[[ SUPPLIED RECORDS, beginning ]]
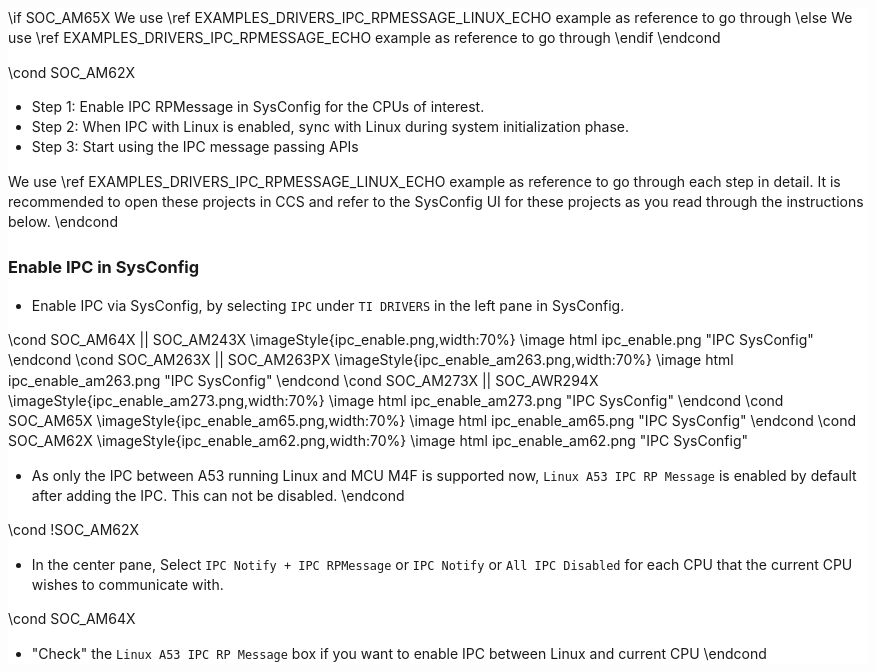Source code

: \if SOC_AM65X
We use \ref EXAMPLES_DRIVERS_IPC_RPMESSAGE_LINUX_ECHO example as reference to go through
\else
We use \ref EXAMPLES_DRIVERS_IPC_RPMESSAGE_ECHO example as reference to go through
\endif
\endcond

\cond SOC_AM62X
- Step 1: Enable IPC RPMessage in SysConfig for the CPUs of interest.
- Step 2: When IPC with Linux is enabled, sync with Linux during system initialization phase.
- Step 3: Start using the IPC message passing APIs

We use \ref EXAMPLES_DRIVERS_IPC_RPMESSAGE_LINUX_ECHO example as reference to go through
each step in detail. It is recommended to open these projects in CCS and refer to the SysConfig UI for these projects as you
read through the instructions below.
\endcond

### Enable IPC in SysConfig

- Enable IPC via SysConfig, by selecting `IPC` under `TI DRIVERS` in the left pane in SysConfig.

\cond SOC_AM64X || SOC_AM243X
  \imageStyle{ipc_enable.png,width:70%}
  \image html ipc_enable.png "IPC SysConfig"
\endcond
\cond SOC_AM263X || SOC_AM263PX
  \imageStyle{ipc_enable_am263.png,width:70%}
  \image html ipc_enable_am263.png "IPC SysConfig"
\endcond
\cond SOC_AM273X || SOC_AWR294X
  \imageStyle{ipc_enable_am273.png,width:70%}
  \image html ipc_enable_am273.png "IPC SysConfig"
\endcond
\cond SOC_AM65X
  \imageStyle{ipc_enable_am65.png,width:70%}
  \image html ipc_enable_am65.png "IPC SysConfig"
\endcond
\cond SOC_AM62X
  \imageStyle{ipc_enable_am62.png,width:70%}
  \image html ipc_enable_am62.png "IPC SysConfig"

- As only the IPC between A53 running Linux and MCU M4F is  supported now, `Linux A53 IPC RP Message` is enabled by default after adding the IPC. This can not be disabled.
\endcond

\cond !SOC_AM62X
- In the center pane, Select `IPC Notify + IPC RPMessage` or `IPC Notify` or `All IPC Disabled` for each CPU that the current CPU
  wishes to communicate with.

\cond SOC_AM64X
- "Check" the `Linux A53 IPC RP Message` box if you want to enable IPC between Linux and current CPU
\endcond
[[ SUPPLIED RECORDS, end ]]
**EXERCISE AIM:**
Show in full each line of the records that contains the string "enabled".

**TASK SOLUTION:**
- Step 2: When IPC with Linux is enabled, sync with Linux during system initialization phase.
- As only the IPC between A53 running Linux and MCU M4F is  supported now, `Linux A53 IPC RP Message` is enabled by default after adding the IPC. This can not be disabled.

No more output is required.